Catatan.co – Swasembada Pangan Tidak Terbentuk Melalui Investasi. Pemerintah Desa Loa Raya, Kecamatan Tenggarong Seberang, Kutai Kartanegara, Kalimantan Timur tengah mempersiapkan wilayahnya sebagai bagian dari rencana investasi skala besar oleh investor asal Malaysia. Rencana investasi ini mencakup empat desa, yakni Loa Raya, Loa Pari, Loa Ulung, dan Tanjung Batu, dengan fokus pengembangan di sektor perkebunan, industri, pariwisata, dan perumahan.

Kepala Desa Loa Raya, Martin, mengungkapkan bahwa investor utama berasal dari grup usaha Malaysia yang dipimpin oleh Dato Tan Sri, pemilik saham terbesar di perusahaan MKH. Melalui PT Megah Utama Mandiri (MUM), mereka berencana menanamkan investasi pada pengembangan durian, singkong, dan pisang di wilayah tersebut.

(https://kaltim.tribunnews.com/2025/07/15/malaysia-incar-investasi-di-kukar-loa-raya-bakal-jadi-sentra-perkebunan)

Tidak Membawa Kesejahteraan

Rencana pelibatan investor asing dalam pengelolaan desa makin menunjukkan lemahnya pengurusan negara dalam pembangunan desa. Padahal investasi asing merupakan jalan pintas penjajahan sehingga kedaulatan negara hingga desa bisa terancam.

Kekhawatiran ini muncul karena anggapan bahwa pelibatan investor asing menunjukkan ketidakmampuan negara dalam mengelola dan membangun desa secara mandiri. Seharusnya, negara memiliki kapasitas untuk menggerakkan pembangunan desa melalui program-program yang terencana dan berkelanjutan.

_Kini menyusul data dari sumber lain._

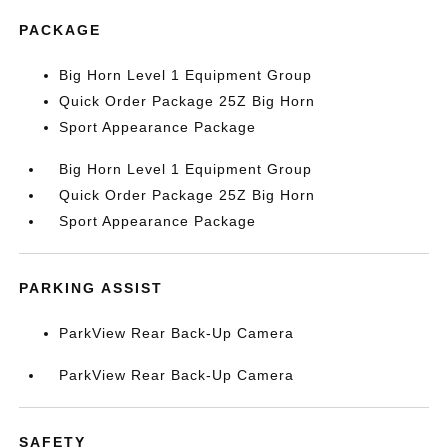
PACKAGE
Big Horn Level 1 Equipment Group
Quick Order Package 25Z Big Horn
Sport Appearance Package
Big Horn Level 1 Equipment Group
Quick Order Package 25Z Big Horn
Sport Appearance Package
PARKING ASSIST
ParkView Rear Back-Up Camera
ParkView Rear Back-Up Camera
SAFETY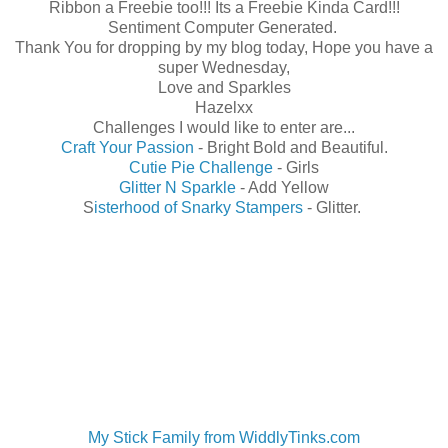
Ribbon a Freebie too!!! Its a Freebie Kinda Card!!!
Sentiment Computer Generated.
Thank You for dropping by my blog today, Hope you have a
super Wednesday,
Love and Sparkles
Hazelxx
Challenges I would like to enter are...
Craft Your Passion
- Bright Bold and Beautiful.
Cutie Pie Challenge
- Girls
Glitter N Sparkle
- Add Yellow
S
isterhood of Snarky Stampers
- Glitter.
My Stick Family from WiddlyTinks.com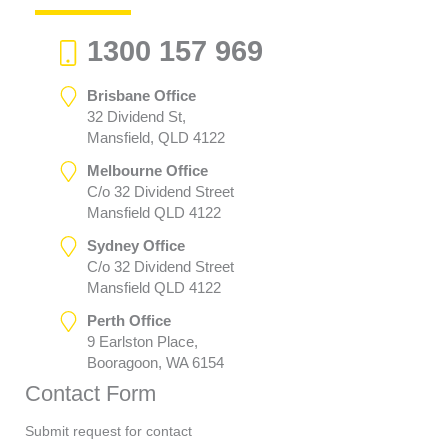
1300 157 969
Brisbane Office
32 Dividend St,
Mansfield, QLD 4122
Melbourne Office
C/o 32 Dividend Street
Mansfield QLD 4122
Sydney Office
C/o 32 Dividend Street
Mansfield QLD 4122
Perth Office
9 Earlston Place,
Booragoon, WA 6154
Contact Form
Submit request for contact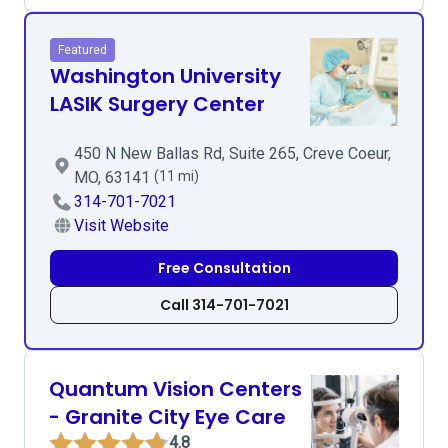
Featured
Washington University
LASIK Surgery Center
450 N New Ballas Rd, Suite 265, Creve Coeur,
MO, 63141
(11 mi)
314-701-7021
Visit Website
Free Consultation
Call 314-701-7021
Quantum Vision Centers
- Granite City Eye Care
4.8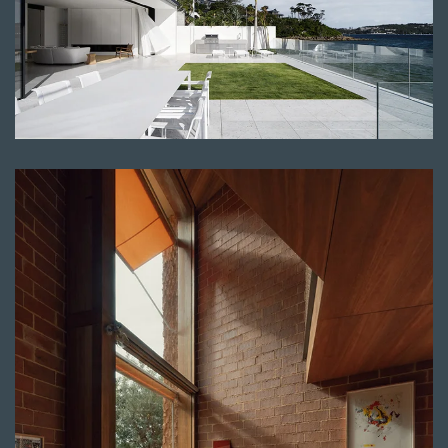
Read more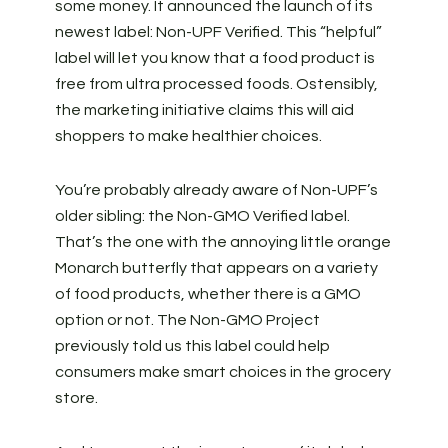
some money. It announced the launch of its
newest label: Non-UPF Verified. This “helpful”
label will let you know that a food product is
free from ultra processed foods. Ostensibly,
the marketing initiative claims this will aid
shoppers to make healthier choices.
You’re probably already aware of Non-UPF’s
older sibling: the Non-GMO Verified label.
That’s the one with the annoying little orange
Monarch butterfly that appears on a variety
of food products, whether there is a GMO
option or not. The Non-GMO Project
previously told us this label could help
consumers make smart choices in the grocery
store.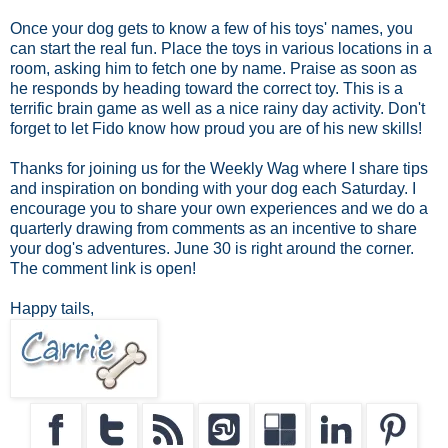
Once your dog gets to know a few of his toys' names, you
can start the real fun. Place the toys in various locations in a
room, asking him to fetch one by name. Praise as soon as
he responds by heading toward the correct toy. This is a
terrific brain game as well as a nice rainy day activity. Don't
forget to let Fido know how proud you are of his new skills!
Thanks for joining us for the Weekly Wag where I share tips
and inspiration on bonding with your dog each Saturday. I
encourage you to share your own experiences and we do a
quarterly drawing from comments as an incentive to share
your dog's adventures. June 30 is right around the corner.
The comment link is open!
Happy tails,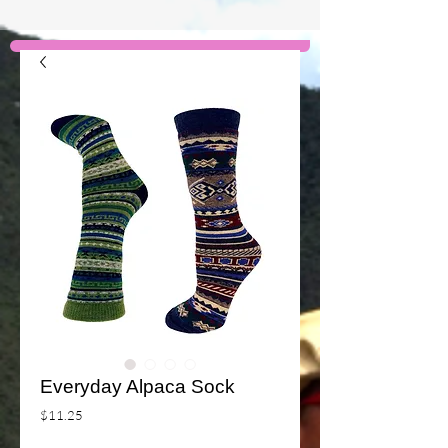
Everyday Alpaca Sock
Price
$11.25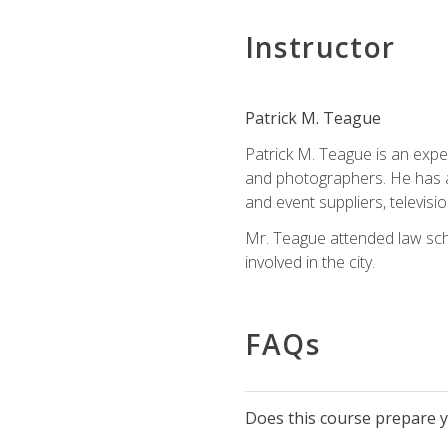
Instructor
Patrick M. Teague
Patrick M. Teague is an expe
and photographers. He has al
and event suppliers, televisi
Mr. Teague attended law sch
involved in the city.
FAQs
Does this course prepare yo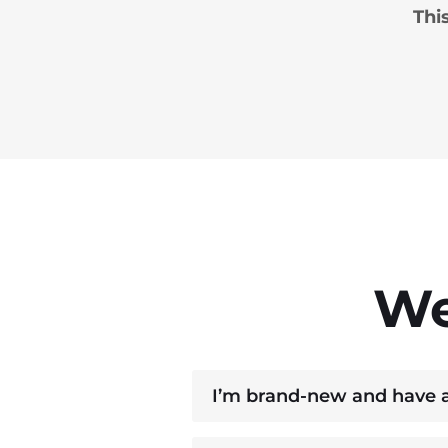
Thi
We
I’m brand‑new and have al
Yes. The exercises assume yo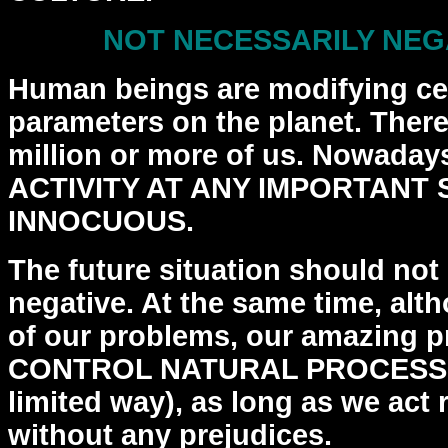
NOT NECESSARILY NEGA
Human beings are modifying cer
parameters on the planet.
There
million or more of us. Nowad
ACTIVITY AT ANY IMPORTANT 
INNOCUOUS.
The future situation should not
negative. At the same
time, alth
of our problems, our amazing 
CONTROL NATURAL PROCESSES 
limited way), as
long as we act 
without any prejudices.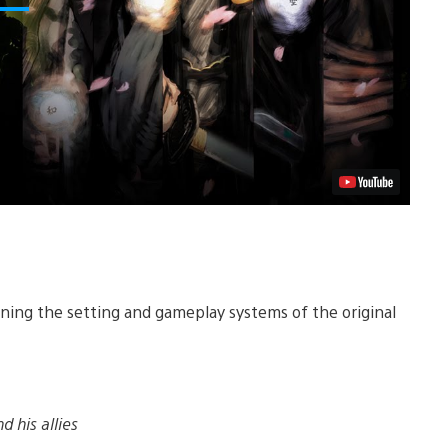
aining the setting and gameplay systems of the original
d his allies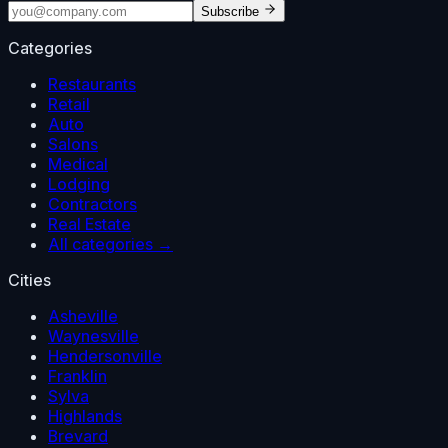
Subscribe
Categories
Restaurants
Retail
Auto
Salons
Medical
Lodging
Contractors
Real Estate
All categories →
Cities
Asheville
Waynesville
Hendersonville
Franklin
Sylva
Highlands
Brevard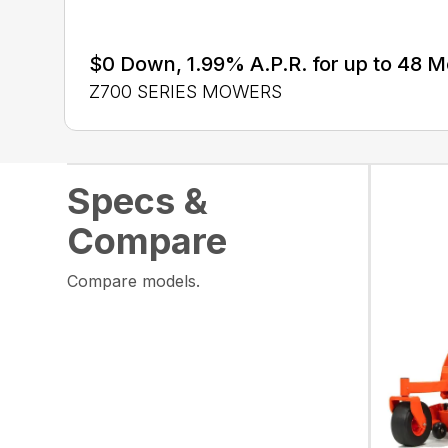
$0 Down, 1.99% A.P.R. for up to 48 
Z700 SERIES MOWERS
Specs &
Compare
Compare models.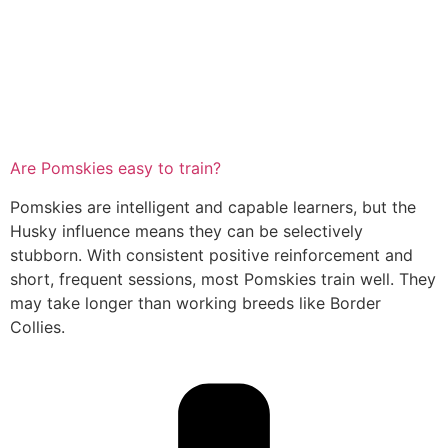
Are Pomskies easy to train?
Pomskies are intelligent and capable learners, but the
Husky influence means they can be selectively
stubborn. With consistent positive reinforcement and
short, frequent sessions, most Pomskies train well. They
may take longer than working breeds like Border
Collies.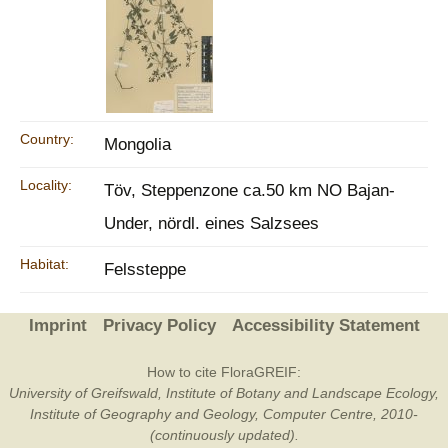
Country:
Mongolia
Locality:
Töv, Steppenzone ca.50 km NO Bajan-
Under, nördl. eines Salzsees
Habitat:
Felssteppe
Imprint
Privacy Policy
Accessibility Statement
How to cite FloraGREIF:
University of Greifswald, Institute of Botany and Landscape Ecology,
Institute of Geography and Geology, Computer Centre, 2010-
(continuously updated).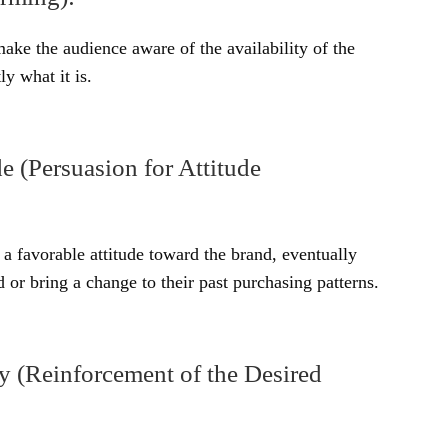
 make the audience aware of the availability of the
ly what it is.
e (Persuasion for Attitude
a favorable attitude toward the brand, eventually
 or bring a change to their past purchasing patterns.
 (Reinforcement of the Desired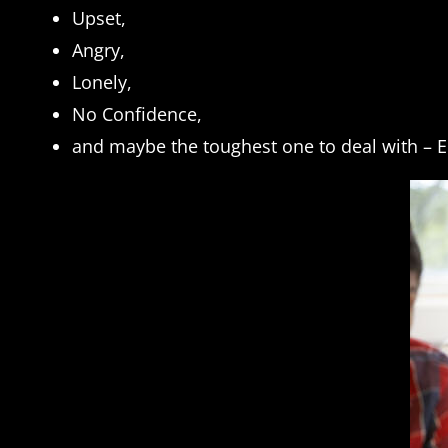
Upset,
Angry,
Lonely,
No Confidence,
and maybe the toughest one to deal with –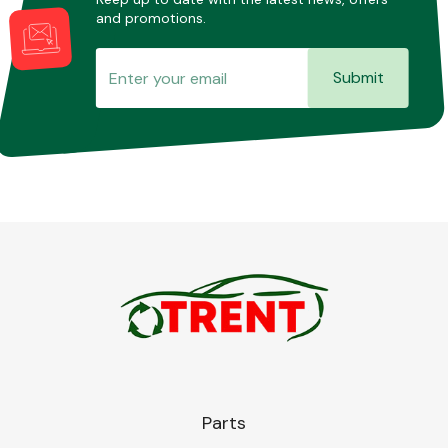
and promotions.
Submit
Parts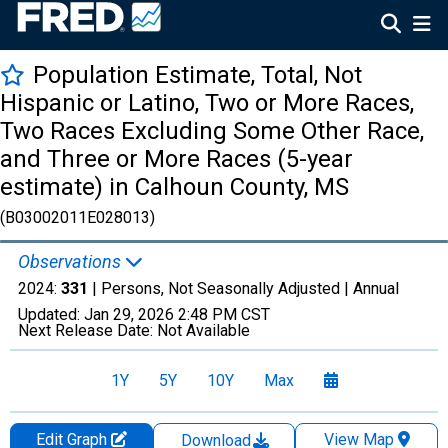
Population Estimate, Total, Not
Hispanic or Latino, Two or More Races,
Two Races Excluding Some Other Race,
and Three or More Races (5-year
estimate) in Calhoun County, MS
(B03002011E028013)
Observations
2024:
331
| Persons, Not Seasonally Adjusted |
Annual
Updated:
Jan 29, 2026
2:48 PM CST
Next Release Date:
Not Available
1Y
5Y
10Y
Max
Edit Graph
View Map
Download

Beberapa pihak melihat investasi asing sebagai cara baru untuk menguasai sumber daya alam dan ekonomi desa yang pada akhirnya bisa merugikan masyarakat desa dan negara. Ada kekhawatiran bahwa keuntungan dari investasi tersebut lebih banyak dinikmati oleh investor asing, sementara desa hanya menjadi objek eksploitasi.

Ketergantungan pada investasi asing juga bisa mengancam kedaulatan desa dan negara. Jika kebijakan dan pembangunan desa lebih banyak ditentukan oleh kepentingan investor asing daripada kepentingan masyarakat desa, maka desa kehilangan otonomi dan kemandiriannya.

Pembangunan desa seharusnya lebih mengutamakan pembangunan yang berkelanjutan dan berbasis pada potensi lokal. Pembangunan yang berkelanjutan akan memastikan bahwa desa bisa terus berkembang tanpa harus bergantung pada pihak asing dalam jangka panjang.

Investasi sebenarnya hanya menguntungkan para kapital investor. Meski dikatakan membuka peluang kerja bagi rakyat sekitar, tetapi sekadar buruh kasar teknis saja yang berkuasa tetap dari luar.

Dengan mengelola sendiri, pihak yang bersangkutan memiliki kendali penuh atas proses pengambilan keputusan dan implementasi strategi. Ini memungkinkan penyesuaian yang lebih cepat dan efektif terhadap perubahan situasi atau kebutuhan.

Terkait investasi asing ini, pakar ekonomi Islam Nida Saadah, S.E., M.E.I., Ak. justru menilai investasi asing tidak membawa kesejahteraan.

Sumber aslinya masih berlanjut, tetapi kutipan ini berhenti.